In Wiedersum v. Atlantic Cement Products, Inc. (261 App. Div. 305, 308), the defendant sought to eliminate accrued dividends by means of a plan whereby the old preferred stock would be exchanged for new preferred stock and a small dividend. We held that the vested right of the preferred stockholder to the accrued dividends subsisted, despite reorganization, primarily on the authority of Roberts v. Roberts-Wicks Co. (184 N. Y. 257). Mr. Justice Johnston, in his opinion for this court, stated on authority, that “ Decisions of other States are in accord in holding that cumulative dividends which have accrued through lapse of time on preferred stock become vested, contractual rights which cannot be destroyed by any reorganization.” (Italics supplied.) The Wiedersum case is approvingly cited in Davison v. Parke, Austin & Lipscomb, Inc. (285 N. Y. 500, 507). In the Davison case it was held that the failure of the Legislature “to provide specifically that corporations issuing shares entitled to cumulative dividends could alter without the consent of each such stockholder the preferential right of preferred stockholders to be paid accrued dividends seems conclusive that no such power was intended to be conferred.”

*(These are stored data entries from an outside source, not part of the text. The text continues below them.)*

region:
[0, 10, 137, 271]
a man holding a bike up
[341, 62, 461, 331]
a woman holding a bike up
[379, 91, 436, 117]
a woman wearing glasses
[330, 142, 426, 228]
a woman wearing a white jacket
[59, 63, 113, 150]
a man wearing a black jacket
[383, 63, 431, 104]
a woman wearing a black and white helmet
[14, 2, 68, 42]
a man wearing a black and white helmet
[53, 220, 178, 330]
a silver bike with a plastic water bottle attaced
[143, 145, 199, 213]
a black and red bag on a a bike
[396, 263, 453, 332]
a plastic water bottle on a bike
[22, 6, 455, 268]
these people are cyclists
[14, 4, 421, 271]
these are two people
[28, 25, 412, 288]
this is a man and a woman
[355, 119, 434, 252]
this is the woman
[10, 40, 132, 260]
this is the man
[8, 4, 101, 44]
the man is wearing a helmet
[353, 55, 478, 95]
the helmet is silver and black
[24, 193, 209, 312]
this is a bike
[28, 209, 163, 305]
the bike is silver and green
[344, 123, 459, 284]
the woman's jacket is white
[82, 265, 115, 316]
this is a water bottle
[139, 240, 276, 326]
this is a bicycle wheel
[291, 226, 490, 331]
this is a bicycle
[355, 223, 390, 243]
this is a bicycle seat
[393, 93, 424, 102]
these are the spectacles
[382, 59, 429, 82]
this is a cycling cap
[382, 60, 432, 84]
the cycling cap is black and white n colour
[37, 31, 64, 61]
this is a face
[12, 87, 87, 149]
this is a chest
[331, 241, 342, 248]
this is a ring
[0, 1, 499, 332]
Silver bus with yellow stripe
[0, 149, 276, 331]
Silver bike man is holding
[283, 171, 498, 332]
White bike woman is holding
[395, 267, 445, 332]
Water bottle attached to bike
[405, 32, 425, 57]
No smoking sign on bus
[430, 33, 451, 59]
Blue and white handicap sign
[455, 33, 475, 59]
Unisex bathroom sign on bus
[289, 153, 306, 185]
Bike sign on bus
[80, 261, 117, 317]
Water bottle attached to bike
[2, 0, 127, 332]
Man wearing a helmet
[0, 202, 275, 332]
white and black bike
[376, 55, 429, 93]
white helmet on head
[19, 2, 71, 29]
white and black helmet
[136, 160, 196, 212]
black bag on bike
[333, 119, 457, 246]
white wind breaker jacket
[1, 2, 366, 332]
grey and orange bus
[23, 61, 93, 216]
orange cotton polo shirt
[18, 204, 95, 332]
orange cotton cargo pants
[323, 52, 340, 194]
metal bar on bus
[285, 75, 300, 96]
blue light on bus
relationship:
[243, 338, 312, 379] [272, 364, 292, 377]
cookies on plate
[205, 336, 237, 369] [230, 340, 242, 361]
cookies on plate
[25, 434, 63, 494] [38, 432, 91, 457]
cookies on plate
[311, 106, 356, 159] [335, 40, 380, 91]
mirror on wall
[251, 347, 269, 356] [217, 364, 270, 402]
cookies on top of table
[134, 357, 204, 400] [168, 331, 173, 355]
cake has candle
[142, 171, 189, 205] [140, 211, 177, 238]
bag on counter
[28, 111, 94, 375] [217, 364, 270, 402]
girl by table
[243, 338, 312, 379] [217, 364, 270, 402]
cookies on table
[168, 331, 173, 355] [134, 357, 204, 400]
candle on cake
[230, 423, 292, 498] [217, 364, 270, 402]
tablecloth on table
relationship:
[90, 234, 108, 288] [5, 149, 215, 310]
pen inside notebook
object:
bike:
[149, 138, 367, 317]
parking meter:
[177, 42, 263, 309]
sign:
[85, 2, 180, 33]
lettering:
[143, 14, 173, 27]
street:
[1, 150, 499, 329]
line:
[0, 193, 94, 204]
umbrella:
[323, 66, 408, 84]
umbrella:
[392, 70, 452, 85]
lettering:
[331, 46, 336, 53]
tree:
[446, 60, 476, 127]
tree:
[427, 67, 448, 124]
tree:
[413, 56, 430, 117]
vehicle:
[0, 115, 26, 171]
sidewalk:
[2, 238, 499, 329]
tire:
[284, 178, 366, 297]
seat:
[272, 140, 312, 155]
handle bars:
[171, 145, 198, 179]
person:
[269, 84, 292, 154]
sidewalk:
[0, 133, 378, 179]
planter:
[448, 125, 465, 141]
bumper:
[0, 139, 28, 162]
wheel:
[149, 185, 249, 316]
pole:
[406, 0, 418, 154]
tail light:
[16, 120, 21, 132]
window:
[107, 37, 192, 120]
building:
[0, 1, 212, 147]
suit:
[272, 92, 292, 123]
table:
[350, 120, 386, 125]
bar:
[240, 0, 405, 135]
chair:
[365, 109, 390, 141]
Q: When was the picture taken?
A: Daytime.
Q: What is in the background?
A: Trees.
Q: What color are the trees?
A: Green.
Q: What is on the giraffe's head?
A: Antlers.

The contention of the defendant that the vested right to be paid the accrued dividends was lost because the prior preferred stock has merely been subordinated instead of being eliminated in toto, is untenable. The vested right obviously has been impaired, if not completely destroyed, by subordinating the rights of the old stockholders to payment of dividends on the new prior preferred stock. Thus the corporation has sought to avoid the preferential right of the preferred stockholders to payment from surplus on account of their accrued dividends.
I do not regard Matter of Duer (270 N. Y. 343) as an authority to the contrary. The question of the vested right of a stockholder to accrued dividends was not presented in that case. After the reorganization, the company went into liquidation. A stockholder who had not consented to the plan then belatedly sought, in effect, to exchange his stock for new stock for the purpose of participating in the distribution of the assets. He did not stand his ground and insist on his accrued dividends as a vested right. The only point at issue there was whether or not he was entitled, as a matter of law, to exchange his stock for the new stock after the time designated in the reorganization plan and receive therefor the same pro rata share of the proceeds of dissolution as the record participating preferred stockholders. It was held that he had no such right for the reason that when purchasers bought the new participating preferred stock and when preferred stockholders made the exchange, giving up what might have been valuable rights, a contract was made which could not be varied.
I vote to direct judgment for plaintiff in accordance with the relief granted in the Wiedersum case (supra), namely, for judgment declaring that the accrued *954cumulative dividends on the preferred stock of plaintiff, and others similarly situated, from 1931 to 1939, and their preferential right to payment out of surplus have not been affected by the reorganization, and enjoining the defendant from paying dividends upon any of the capital stock without first providing for and liquidating the arrears of dividends which, up to August 1, 1939, accrued on the preferred stock of plaintiff and others similarly situated.
Judgment for plaintiff should he entered accordingly, with costs.